Secondo le stime di Coldiretti Veneto con la chiusura delle frontiere nell’Unione Europea si rischia di perdere opportunità di lavoro in un settore che conta circa 75.000 stagionali, operai meccanici e specializzati compresi.

E a chiedere sostegno tramite una lettera inviata ai primi cittadini dei comuni veronesi anche Assonidi-Confcommercio Verona, l’associazione che rappresenta le titolari di asili nido privati nella provincia. La richiesta è quella di «poter ottenere un rimborso rette a favore delle famiglie con bimbi che frequentano gli asili nido privati o un supporto diretto alle realtà che svolgono questo servizio sociale».

Secondo il direttore generale di Confcommercio Verona Nicola Dal Dosso, infatti, per il mese di marzo «alcune strutture si sono viste costrette ad esigere il pagamento della retta allo scopo di riuscire a provvedere a pagamenti non rinviabili (stipendi del personale, canoni di locazione, utenze) che non potevano onorare senza alcun introito. In molti casi le titolari hanno rinunciato in toto al loro, già magro, appannaggio personale».

Timore principale è quello che la situazione sia destinata a ripetersi anche per il mese di aprile, se la chiusura dei servizi per l’infanzia sarà prorogata oltre il 3 aprile.

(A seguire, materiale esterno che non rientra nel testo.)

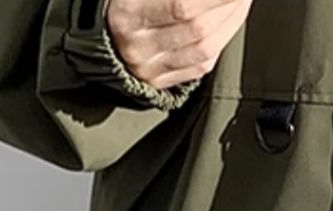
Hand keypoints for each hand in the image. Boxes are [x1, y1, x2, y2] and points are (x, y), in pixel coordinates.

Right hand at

«A gestire i nidi privati – ha spiegato la referente di categoria Irene Pasetto di Bovolone –, sono tutte donne giovani che il 24 febbraio, dall’oggi al domani, si sono trovate con l’attività chiusa, senza aiuto di alcun tipo. Viviamo delle rette pagate dalle famiglie e ora abbiamo grandi problemi: ci stiamo muovendo sia a livello locale che regionale e nazionale attraverso il Comitato Educhiamo che raggruppa una sessantina di imprenditrici. Siamo inquadrate come imprese e non come attività che operano nel sociale nonostante il nostro servizio sia chiaramente improntato al sociale».